WHAT IS EXPECTED
Please tally the lines below that contain the string "artifacts" and reply with that figure only.

DATA SUPPLIED START

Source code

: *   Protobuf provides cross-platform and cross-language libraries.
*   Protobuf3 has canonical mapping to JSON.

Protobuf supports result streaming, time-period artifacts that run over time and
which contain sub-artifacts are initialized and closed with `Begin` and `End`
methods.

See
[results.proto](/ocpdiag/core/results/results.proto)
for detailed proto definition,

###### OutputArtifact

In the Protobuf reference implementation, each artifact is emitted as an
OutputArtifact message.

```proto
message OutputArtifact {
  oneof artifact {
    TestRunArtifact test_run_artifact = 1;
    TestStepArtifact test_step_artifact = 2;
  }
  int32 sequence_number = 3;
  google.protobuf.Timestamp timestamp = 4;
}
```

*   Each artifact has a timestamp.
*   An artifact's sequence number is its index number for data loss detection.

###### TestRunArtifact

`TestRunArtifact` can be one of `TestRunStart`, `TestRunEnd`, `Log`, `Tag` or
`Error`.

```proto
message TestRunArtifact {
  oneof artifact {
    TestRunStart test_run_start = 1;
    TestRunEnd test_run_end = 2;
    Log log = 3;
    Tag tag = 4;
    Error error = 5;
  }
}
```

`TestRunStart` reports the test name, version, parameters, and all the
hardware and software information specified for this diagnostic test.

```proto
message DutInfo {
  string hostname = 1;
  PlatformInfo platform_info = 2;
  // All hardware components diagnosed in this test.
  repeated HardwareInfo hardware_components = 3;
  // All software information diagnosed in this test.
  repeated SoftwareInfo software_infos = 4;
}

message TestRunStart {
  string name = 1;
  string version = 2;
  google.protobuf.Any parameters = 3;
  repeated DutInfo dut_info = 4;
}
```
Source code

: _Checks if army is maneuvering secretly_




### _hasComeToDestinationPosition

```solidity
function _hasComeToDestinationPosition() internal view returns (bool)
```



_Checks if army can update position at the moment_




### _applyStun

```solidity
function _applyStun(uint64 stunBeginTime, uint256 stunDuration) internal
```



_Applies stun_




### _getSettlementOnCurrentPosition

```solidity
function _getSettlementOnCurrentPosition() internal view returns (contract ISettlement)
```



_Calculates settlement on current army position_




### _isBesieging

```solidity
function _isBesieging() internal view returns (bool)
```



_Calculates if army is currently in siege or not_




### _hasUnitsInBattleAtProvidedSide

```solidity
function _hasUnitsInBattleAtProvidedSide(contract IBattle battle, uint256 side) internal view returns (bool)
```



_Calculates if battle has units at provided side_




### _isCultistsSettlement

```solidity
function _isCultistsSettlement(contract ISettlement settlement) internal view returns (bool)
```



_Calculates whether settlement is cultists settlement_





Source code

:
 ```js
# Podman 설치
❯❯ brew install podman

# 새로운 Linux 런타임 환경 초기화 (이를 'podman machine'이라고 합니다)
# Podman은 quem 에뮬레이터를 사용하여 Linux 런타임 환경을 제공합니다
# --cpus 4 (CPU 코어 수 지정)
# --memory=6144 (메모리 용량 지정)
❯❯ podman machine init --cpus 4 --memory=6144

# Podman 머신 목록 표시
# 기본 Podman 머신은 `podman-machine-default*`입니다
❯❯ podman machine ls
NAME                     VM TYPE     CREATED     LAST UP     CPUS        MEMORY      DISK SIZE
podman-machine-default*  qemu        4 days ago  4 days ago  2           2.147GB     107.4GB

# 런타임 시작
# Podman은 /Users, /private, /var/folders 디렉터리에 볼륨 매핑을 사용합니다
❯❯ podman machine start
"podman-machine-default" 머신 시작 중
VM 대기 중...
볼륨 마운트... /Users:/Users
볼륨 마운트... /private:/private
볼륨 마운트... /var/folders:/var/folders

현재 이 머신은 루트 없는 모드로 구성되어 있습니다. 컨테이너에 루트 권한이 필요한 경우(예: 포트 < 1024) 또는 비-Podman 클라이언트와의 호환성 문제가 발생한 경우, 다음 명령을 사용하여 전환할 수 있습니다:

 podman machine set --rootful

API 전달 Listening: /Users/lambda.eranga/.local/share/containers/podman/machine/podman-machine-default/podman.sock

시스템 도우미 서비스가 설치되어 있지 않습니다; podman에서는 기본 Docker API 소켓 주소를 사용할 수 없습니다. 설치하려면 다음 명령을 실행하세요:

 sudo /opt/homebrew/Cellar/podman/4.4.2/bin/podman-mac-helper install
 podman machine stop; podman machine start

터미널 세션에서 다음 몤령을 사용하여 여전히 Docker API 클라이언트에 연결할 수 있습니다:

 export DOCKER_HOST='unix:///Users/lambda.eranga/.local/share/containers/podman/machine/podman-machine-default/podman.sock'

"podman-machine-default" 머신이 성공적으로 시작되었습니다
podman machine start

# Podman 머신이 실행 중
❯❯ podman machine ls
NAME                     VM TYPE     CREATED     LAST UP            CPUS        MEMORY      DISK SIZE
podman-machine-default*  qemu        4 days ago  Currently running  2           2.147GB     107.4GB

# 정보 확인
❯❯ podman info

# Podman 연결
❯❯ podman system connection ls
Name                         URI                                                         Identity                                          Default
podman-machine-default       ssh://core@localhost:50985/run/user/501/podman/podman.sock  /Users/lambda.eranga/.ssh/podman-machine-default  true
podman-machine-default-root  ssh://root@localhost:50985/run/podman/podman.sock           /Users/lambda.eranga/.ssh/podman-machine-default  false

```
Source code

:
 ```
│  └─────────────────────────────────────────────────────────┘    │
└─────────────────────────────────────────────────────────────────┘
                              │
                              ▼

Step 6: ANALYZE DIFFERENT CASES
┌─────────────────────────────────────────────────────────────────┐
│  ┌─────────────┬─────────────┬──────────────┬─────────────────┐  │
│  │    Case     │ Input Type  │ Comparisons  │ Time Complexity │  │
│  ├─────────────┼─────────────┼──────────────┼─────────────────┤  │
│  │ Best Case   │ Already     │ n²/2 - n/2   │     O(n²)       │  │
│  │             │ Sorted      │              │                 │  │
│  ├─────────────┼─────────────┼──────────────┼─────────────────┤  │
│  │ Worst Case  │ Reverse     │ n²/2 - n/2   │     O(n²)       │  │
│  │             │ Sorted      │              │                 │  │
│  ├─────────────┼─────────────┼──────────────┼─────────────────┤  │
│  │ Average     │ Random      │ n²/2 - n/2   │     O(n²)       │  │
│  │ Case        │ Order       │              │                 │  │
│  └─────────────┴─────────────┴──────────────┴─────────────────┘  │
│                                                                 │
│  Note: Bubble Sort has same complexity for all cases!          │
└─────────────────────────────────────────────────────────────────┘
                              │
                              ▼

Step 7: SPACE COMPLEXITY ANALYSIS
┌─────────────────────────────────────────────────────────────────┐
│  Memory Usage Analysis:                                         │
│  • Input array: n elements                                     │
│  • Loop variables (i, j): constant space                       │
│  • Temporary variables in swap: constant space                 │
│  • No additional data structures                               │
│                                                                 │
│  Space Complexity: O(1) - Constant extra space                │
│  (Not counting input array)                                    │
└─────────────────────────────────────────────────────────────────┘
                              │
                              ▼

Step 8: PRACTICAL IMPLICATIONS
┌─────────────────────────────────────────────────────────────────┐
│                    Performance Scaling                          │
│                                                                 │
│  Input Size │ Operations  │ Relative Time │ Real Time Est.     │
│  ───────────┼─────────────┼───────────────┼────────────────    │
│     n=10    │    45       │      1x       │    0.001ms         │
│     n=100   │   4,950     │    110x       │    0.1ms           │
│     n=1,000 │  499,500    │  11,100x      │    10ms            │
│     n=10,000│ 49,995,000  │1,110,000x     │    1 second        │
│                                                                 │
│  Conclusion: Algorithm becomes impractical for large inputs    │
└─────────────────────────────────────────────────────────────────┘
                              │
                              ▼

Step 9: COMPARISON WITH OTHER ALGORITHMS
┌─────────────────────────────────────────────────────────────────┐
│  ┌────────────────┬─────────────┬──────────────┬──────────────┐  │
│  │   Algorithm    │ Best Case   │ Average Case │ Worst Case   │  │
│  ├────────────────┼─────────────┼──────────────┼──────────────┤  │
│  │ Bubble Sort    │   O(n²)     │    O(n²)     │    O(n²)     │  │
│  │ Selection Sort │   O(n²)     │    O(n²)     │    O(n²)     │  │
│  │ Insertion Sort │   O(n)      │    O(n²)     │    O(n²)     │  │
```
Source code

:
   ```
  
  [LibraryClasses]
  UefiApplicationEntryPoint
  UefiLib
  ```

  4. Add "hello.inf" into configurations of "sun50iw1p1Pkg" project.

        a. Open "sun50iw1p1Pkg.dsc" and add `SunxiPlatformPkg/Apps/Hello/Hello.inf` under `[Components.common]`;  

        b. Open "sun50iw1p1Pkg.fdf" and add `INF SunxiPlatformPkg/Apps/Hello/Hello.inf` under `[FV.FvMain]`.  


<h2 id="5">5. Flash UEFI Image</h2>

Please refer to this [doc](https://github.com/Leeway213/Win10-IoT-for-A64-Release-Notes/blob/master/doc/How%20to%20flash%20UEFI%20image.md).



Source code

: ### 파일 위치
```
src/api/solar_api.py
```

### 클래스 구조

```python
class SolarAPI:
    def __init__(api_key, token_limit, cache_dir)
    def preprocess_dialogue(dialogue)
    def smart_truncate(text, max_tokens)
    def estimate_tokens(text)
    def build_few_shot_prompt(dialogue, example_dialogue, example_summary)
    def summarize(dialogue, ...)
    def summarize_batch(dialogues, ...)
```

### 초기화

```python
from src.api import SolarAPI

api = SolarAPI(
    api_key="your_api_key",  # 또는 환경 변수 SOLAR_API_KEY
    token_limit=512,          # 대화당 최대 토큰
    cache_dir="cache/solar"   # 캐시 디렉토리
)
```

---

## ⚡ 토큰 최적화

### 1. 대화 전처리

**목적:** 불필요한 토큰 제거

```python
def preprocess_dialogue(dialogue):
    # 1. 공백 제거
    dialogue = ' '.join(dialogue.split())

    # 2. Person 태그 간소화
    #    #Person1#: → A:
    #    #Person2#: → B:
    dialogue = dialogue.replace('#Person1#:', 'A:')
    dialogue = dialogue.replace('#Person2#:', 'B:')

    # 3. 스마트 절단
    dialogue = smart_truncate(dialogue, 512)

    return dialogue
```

DATA SUPPLIED END

SOLVED PROBLEM
2